We tested the scenario in our environment and were unable to notice any issue. Would you kindly make sure that you are using a valid license while using the API. We used following code snippet for testing and correct word count was received:
Document pdfdoc = new Document(dataDir + "sample.pdf");
StringBuilder builder = new StringBuilder();
string extractedText = "";
int totalwords = 0;
foreach (Page pdfPage in pdfdoc.Pages)
{
using (MemoryStream textStream = new MemoryStream())
{
TextDevice textDevice = new TextDevice();
Aspose.Pdf.Text.TextExtractionOptions textExtOptions = new Aspose.Pdf.Text.TextExtractionOptions(Aspose.Pdf.Text.TextExtractionOptions.TextFormattingMode.Pure);
textDevice.ExtractionOptions = textExtOptions;
textDevice.Process(pdfPage, textStream);
textStream.Close();
extractedText = Encoding.Unicode.GetString(textStream.ToArray());
}
builder.Append(extractedText);
}
string[] words = builder.ToString().Split(new[] { '\r', '\n', ' ' }).Where(x => x != String.Empty).ToArray();
totalwords = words.Count();
Hi Asad we are using valid license .Current issue is it is taking wordcount of only first line .
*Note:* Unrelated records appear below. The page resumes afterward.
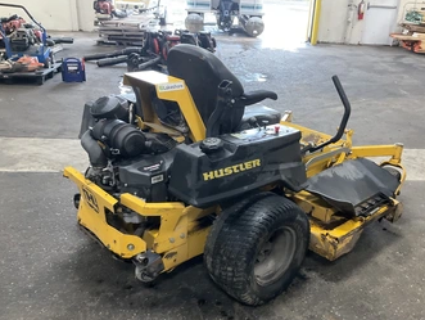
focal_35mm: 35
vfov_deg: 40.7
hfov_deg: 52.4
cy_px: 179
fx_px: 430
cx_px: 244
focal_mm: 3
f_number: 1.8
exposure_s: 1/40
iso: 250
Below is the extracted text it is considering
"Evaluation Only. Created with Aspose.PDF. Copyright 2002-2020 Aspose Pty Ltd.
Simple PDF File 2 " with word count 28.
However there is large amount of text additional in the file which is not extracted itself for word count consideration.
We were unable to notice such behavior at our side. Would you kindly share a sample console application which is able to reproduce the issue. We will again test the scenario in our environment and share our feedback with you.